La ronde a déménagé de la Place de Grève, car il faut bien dire que certaines nuits étaient dures à tenir. Et il lui arrive de ressurgir, ici ou là. Aujourd’hui, elle tournait devant le Panthéon. Je suis donc allé tourner avec Clara, devenue ma compagne de révolution, en tout bien tout honneur. Et, pendant une petite heure, nous avons tourné, ci dans un sens ci dans l’autre.

Frappant : point n’étaient là des têtes d’anarchistes le couteau entre les dents. Des jeunes enseignants et des jeunes étudiants un peu… comme il se doit d’être à cet âge. De temps en temps, ils criaient qu’ils ne voulaient point de la LRU, ce qui, somme toute, est un signe pensée mentale de haut niveau. Mais il avait aussi de doctes docteurs, d’âge plus avancé. Je me souviens de celui-là, assez grand, avec peu de cheveu sur la tête qui marchait devisant avec une collègue ou une élève, je ne sais. Habillé autrement, il eût pu passer pour Socrate. Peut-être d’aucuns en pensaient-ils autant de moi quoique ma face barbue pouvait davantage faire penser à Bakounine jovial. Nous étions accompagnés de deux étudiants. Seulement deux. Et de zéro collègues. Là c’est plus normal car ils se sont jetés sur les cours de rattrapage.

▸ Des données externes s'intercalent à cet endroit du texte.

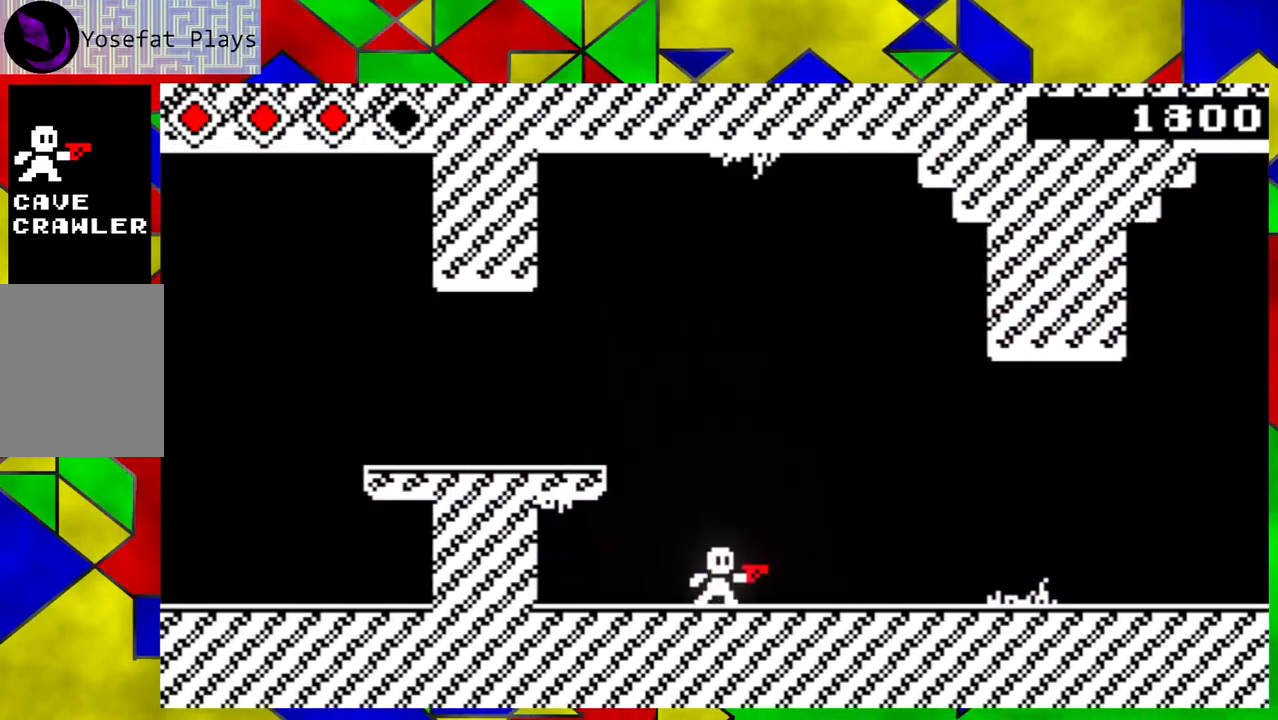
{"buttons": [], "left_stick": "down-right", "events": [[217, "Y", "down"], [250, "left_stick", "down-right"], [350, "Y", "up"]]}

Puis vint le moment où comme tout tourneur d’un certain âge, j’entraînai ma compagnonne vers un établissement de cure pour restauration et libations. Nous en étions à nous offrir le plaisir libertaire d’un café gourmand et d’un café liégeois lorsque vit à passer Christophe, son drapeau rouge du Sud sur l’épaule. Et, toute caféine consommée, nous sommes allés tourner encore. Flattés parce qu’il y avait là BFM, qui ne manque jamais une occasion d’être là et une ou deux chaînes étrangères.  La ronde s’était étoffée. Je me sentais vraiment bien sous l’inscription du fronton du Panthéon qui semblait avoir été écrite juste pour nous : « Aux grands hommes, la patrie reconnaissante ».

Il y avait davantage d’ « âge mûrs », me semble-t-il. Les jeunes avaient débuté tôt et semblaient être un peu plus assis. Il faut bien dire que tous ceux qui n’avaient pas pris de chapeau, comme moi, commençaient à cuire un peu sous le soleil.

Une journaliste de Canal Plus n’en finissait pas de préparer son plateau. Il faut dire que les TV ont un rituel. D’abord on plante la camera sur un pied en plan large et on prend la ronde qui tourne. Ensuite, on prend la caméra à l’épaule et on se glisse dans la ronde, à contre-courant. Et puis le, ou la, journaliste fait son petit plateau. Canal Plus prenait son temps. On verra plus loin qu’elle a eu tort.

Car il y avait des tentations. Cette putain de mairie tiberistique du 5ème arrondissement. D’aucun avaient prévu qu’il serait crié « Tiberi » et qu’à ce moment là on se serait rué sur la porte dont un tiers était ouvert. Mais voilà que devant cette putain de mairie viennent se placer les membres d’un mariage avec mariée en blanc immaculé pour livraison au taureau. Je ne sais si c’est la crainte d’empêcher cette belle pucelle de dire « oui » qui fut la cause. Personne ne cria « Tiberi ». Ce qu’on ne sait pas, c’est que la pauvre femme, dans dix ans, dira qu’elle regrette que cette putain de ronde ne l’ait pas empêchée de dire « oui » à ce connard qui la monte tous les soirs et se tourne aussitôt comme la bête repue.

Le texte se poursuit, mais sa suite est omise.